▸ Job item: Filter the entries, keeping every line with the word "matching".

(Source texts of formatted documents)
──────────────────────────────

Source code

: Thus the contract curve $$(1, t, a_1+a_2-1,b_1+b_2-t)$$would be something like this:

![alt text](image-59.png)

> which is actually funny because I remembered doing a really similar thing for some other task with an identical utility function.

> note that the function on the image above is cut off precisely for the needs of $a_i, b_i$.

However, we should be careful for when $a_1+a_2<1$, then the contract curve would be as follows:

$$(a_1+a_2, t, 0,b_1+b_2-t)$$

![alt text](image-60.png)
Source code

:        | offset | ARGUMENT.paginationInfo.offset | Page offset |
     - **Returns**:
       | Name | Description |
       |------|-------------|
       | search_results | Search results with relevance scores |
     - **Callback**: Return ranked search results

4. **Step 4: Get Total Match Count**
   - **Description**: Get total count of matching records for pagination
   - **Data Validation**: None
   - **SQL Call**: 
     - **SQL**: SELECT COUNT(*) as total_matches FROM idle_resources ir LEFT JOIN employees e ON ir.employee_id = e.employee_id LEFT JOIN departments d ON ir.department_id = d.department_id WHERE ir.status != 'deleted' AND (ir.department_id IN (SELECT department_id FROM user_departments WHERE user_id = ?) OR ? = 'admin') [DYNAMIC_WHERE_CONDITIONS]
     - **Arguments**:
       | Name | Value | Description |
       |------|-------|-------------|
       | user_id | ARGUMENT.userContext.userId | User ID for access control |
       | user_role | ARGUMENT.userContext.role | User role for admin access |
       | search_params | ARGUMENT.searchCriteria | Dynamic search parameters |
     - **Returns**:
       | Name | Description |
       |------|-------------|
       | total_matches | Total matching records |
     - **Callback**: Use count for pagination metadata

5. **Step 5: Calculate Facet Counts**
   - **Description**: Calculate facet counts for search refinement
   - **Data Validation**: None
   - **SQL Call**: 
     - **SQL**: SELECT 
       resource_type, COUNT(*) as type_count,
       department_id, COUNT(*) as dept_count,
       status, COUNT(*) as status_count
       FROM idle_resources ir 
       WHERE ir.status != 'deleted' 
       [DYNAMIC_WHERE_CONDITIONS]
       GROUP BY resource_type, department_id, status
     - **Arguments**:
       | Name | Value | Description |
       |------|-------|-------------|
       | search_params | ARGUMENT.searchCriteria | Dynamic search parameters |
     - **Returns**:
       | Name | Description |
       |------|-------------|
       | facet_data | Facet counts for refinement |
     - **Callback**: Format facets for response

──────────────────────────────

▸ Written answer:
   - **Description**: Get total count of matching records for pagination
       | total_matches | Total matching records |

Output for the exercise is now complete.